Toronto to Rio: Tom Ramshaw’s Olympic dream comes true this week when he sails for Canada

For Tom Ramshaw, representing Canada in the Olympics is more than just a hard-won honour – it’s a secret dream come true.

“When I first started sailing as a kid, my coach told us to write down our goals,” the Finn class sailor says. “Mine was to go to the Olympics, but I didn’t want to say that because it was such a long shot. So I kept it to myself for a long time.”

Growing up in the Beaches, Ramshaw, the son of a keel boat sailor, spent his summers in the junior sailing program at Stony Lake Yacht Club and was racing two-person Laser rigs in regattas around southern Ontario by age 12.

In high school, as Ramshaw’s family moved to Moore Park, the young sailor moved on to single-handed races, training on the windy waters of Kingston, Ont. each summer and winning competitions like the Ontario Gold Cup in 2007.

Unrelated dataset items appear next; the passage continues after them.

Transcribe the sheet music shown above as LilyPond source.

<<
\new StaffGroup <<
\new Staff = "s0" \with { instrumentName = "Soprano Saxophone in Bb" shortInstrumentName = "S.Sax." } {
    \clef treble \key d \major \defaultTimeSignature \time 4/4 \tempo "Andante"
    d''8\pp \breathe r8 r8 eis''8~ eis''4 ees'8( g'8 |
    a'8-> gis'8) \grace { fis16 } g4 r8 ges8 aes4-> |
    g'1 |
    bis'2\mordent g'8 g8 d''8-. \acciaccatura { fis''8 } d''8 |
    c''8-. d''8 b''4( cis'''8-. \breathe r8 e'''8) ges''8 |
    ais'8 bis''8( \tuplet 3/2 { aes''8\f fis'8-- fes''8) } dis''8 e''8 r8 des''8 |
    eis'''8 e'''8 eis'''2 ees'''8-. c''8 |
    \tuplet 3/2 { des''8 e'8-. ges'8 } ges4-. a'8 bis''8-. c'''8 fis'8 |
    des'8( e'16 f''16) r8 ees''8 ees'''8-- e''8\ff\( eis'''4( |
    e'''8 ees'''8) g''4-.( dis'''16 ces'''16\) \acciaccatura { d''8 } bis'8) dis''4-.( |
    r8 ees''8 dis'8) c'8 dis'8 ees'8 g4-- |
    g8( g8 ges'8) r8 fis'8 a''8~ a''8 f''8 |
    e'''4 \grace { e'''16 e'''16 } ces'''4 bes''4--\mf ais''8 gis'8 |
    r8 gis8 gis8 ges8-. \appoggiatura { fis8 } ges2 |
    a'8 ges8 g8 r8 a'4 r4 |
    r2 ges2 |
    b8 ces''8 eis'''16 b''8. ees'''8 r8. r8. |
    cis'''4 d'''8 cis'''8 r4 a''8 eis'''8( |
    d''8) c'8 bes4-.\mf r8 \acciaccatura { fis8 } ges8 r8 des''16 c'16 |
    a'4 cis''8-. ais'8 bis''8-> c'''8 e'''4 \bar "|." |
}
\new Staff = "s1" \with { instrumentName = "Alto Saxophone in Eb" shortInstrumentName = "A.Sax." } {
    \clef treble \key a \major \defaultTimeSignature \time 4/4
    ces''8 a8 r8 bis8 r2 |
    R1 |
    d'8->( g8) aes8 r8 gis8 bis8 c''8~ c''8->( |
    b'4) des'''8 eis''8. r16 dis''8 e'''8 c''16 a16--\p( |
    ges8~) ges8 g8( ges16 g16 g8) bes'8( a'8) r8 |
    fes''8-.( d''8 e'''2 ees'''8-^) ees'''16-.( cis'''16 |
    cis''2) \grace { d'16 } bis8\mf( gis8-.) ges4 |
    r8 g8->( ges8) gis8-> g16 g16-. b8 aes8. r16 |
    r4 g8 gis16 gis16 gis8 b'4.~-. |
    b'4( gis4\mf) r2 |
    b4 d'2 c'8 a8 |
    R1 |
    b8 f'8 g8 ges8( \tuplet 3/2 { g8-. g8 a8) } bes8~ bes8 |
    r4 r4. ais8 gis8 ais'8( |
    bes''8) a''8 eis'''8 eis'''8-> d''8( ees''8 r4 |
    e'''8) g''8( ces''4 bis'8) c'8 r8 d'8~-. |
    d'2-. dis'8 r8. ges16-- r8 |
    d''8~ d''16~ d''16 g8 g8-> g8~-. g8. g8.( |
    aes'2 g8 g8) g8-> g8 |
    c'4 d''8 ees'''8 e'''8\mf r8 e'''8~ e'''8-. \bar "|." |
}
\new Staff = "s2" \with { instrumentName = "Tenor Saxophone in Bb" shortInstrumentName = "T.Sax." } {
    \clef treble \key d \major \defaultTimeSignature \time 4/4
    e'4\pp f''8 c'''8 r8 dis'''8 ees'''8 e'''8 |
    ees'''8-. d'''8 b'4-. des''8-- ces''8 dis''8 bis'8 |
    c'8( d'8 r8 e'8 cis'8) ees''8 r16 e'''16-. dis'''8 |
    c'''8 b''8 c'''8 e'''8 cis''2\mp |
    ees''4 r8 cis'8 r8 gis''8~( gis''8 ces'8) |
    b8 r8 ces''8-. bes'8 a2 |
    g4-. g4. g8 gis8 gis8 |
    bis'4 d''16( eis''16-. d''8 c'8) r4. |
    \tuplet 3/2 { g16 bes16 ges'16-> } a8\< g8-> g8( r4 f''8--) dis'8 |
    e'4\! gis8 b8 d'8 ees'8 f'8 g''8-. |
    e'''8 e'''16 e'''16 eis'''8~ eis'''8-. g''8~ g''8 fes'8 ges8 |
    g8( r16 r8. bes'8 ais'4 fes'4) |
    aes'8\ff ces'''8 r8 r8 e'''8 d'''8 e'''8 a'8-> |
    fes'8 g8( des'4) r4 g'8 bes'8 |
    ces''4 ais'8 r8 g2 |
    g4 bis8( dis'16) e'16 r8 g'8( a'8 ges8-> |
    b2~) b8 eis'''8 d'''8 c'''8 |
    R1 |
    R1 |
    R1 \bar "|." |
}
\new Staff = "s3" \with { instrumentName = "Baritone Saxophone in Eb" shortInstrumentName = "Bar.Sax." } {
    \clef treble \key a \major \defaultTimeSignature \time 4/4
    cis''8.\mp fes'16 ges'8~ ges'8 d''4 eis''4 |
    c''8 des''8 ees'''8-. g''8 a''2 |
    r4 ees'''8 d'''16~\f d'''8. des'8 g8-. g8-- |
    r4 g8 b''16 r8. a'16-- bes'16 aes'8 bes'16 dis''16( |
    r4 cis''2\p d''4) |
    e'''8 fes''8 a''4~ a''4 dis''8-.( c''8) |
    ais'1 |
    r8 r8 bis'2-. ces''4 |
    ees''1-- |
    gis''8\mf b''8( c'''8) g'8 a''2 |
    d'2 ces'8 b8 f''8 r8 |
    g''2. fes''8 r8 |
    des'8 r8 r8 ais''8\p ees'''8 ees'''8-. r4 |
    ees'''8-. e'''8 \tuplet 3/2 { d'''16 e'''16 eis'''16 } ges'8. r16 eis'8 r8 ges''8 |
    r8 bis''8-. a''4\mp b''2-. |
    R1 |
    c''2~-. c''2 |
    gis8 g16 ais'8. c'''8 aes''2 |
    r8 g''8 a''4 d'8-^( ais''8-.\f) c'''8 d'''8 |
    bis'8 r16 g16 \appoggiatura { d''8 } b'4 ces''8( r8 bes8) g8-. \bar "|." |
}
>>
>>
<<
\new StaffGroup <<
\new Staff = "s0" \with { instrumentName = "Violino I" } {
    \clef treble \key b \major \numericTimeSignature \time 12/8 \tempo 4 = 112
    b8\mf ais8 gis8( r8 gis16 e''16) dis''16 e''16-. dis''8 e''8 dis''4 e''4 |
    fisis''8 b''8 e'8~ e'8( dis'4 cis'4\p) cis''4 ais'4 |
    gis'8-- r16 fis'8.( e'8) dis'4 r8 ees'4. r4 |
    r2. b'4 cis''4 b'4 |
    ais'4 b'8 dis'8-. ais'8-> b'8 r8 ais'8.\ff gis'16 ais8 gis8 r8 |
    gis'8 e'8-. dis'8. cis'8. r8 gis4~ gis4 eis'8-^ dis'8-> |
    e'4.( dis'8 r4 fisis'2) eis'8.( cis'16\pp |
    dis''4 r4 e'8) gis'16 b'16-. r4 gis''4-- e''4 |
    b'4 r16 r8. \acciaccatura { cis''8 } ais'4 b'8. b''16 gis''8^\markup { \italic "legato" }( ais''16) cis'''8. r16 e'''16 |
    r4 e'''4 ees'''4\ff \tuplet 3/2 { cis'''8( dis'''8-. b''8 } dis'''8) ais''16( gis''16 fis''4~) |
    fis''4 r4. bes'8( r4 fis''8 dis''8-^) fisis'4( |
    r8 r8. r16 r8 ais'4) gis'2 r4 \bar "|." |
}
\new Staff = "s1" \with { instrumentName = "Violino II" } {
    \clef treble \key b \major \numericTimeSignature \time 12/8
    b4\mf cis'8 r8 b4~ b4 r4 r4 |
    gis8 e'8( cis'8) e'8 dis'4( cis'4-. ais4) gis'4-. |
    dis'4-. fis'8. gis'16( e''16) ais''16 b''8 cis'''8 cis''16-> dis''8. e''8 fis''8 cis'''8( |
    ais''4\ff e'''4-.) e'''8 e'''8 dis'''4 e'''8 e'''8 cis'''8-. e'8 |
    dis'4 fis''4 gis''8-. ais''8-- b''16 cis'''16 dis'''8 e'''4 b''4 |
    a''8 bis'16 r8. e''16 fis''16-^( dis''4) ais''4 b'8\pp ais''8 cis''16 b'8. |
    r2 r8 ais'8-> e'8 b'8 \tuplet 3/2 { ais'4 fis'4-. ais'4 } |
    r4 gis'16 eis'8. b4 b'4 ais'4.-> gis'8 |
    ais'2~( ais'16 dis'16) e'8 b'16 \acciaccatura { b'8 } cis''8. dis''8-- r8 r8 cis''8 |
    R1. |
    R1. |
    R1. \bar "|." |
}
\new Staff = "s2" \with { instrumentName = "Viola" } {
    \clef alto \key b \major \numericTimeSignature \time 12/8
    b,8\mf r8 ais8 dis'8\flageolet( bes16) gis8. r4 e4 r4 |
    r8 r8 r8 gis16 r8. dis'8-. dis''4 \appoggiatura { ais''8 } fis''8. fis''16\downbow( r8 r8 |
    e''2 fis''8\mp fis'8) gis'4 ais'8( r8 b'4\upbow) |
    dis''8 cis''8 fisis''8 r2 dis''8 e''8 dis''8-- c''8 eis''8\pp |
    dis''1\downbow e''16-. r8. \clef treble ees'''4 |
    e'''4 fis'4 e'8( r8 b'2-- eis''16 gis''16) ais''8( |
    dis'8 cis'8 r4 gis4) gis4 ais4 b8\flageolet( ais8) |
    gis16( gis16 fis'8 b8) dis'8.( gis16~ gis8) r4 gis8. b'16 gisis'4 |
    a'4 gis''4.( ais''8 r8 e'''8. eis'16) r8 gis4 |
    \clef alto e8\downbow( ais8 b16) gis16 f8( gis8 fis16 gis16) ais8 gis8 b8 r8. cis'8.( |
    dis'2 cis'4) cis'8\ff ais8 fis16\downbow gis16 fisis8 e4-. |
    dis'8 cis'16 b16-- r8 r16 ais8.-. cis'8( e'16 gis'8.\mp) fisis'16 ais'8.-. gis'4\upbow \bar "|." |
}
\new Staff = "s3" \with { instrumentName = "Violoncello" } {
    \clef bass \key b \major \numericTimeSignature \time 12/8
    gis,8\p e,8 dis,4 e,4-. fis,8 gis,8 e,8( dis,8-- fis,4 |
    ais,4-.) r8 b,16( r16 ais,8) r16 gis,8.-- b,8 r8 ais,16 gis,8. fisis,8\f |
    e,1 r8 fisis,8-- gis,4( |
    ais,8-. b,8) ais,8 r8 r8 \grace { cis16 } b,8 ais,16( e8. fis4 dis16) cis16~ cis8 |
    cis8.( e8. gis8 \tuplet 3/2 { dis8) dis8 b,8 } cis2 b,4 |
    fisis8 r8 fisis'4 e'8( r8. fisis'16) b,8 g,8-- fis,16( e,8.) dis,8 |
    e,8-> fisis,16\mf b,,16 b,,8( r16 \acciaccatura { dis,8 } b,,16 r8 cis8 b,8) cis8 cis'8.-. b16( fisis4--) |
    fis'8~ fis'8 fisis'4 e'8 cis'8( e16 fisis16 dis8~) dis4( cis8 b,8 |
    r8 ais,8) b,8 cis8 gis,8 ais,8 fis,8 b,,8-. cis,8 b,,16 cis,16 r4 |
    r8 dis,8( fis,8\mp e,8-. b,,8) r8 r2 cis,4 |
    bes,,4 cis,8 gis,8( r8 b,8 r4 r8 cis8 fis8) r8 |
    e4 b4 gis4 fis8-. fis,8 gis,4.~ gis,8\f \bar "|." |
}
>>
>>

After briefly pursuing engineering at Queen’s University after high school, Ramshaw’s passion for sailing drove him to leave school and commit to training full-time at the International Sailing Academy in Mexico.

Ramshaw sailed Laser professionally from 2010-2015, qualifying for the Canadian National Team in 2012 and competing in regattas around the world before making an abrupt switch to Finn class, a more technical and physical form of sailing than Laser, in August 2015.

Inspired by the challenge of learning a new form of sailing, Ramshaw entered the Finn North American Championship regatta after only three days of training, and won.

“It was a great fresh start,” he says, explaining that after years sailing the same class, the change, although intimidating, felt right.

After training throughout the winter, Ramshaw headed to the ISAF World Cup Miami in January 2016, where he secured the top Canadian spot as a newcomer, surprising his competitors.

“No one knew who I was,” he recalls with a grin. From there, he went on to finish 10th at the 2016 Finn European Championships in Barcelona and 8th in the Finn Gold Cup in Gaeta, Italy — unofficially cinching his Olympic qualification.

Three months later — and only nine months after switching from Laser — Ramshaw was selected to represent Canada at the Rio 2016 Olympics in Finn class sailing.

Now headed for the biggest regatta of his life, Ramshaw is currently down in Rio training with other top Finn sailors who are competing in the Olympics. He feels confident about his chances, believing the strategic skills learned from a lifetime of solo racing will give him an edge.

“Being in Laser for so long and competing against top sailors really helped prepare me,” he says, pointing out that that his rapid success in the last year has proved he has what it takes to earn the gold – which would be a Canadian first.

“Winning would mean so much,” he admits before saying that while his goal is gold, the feeling of achieving his lifelong ambition of being an Olympian is pretty thrilling on its own.

“Racing in the Olympics is the ultimate for any sailor,” he says. “It doesn’t get any better than that.”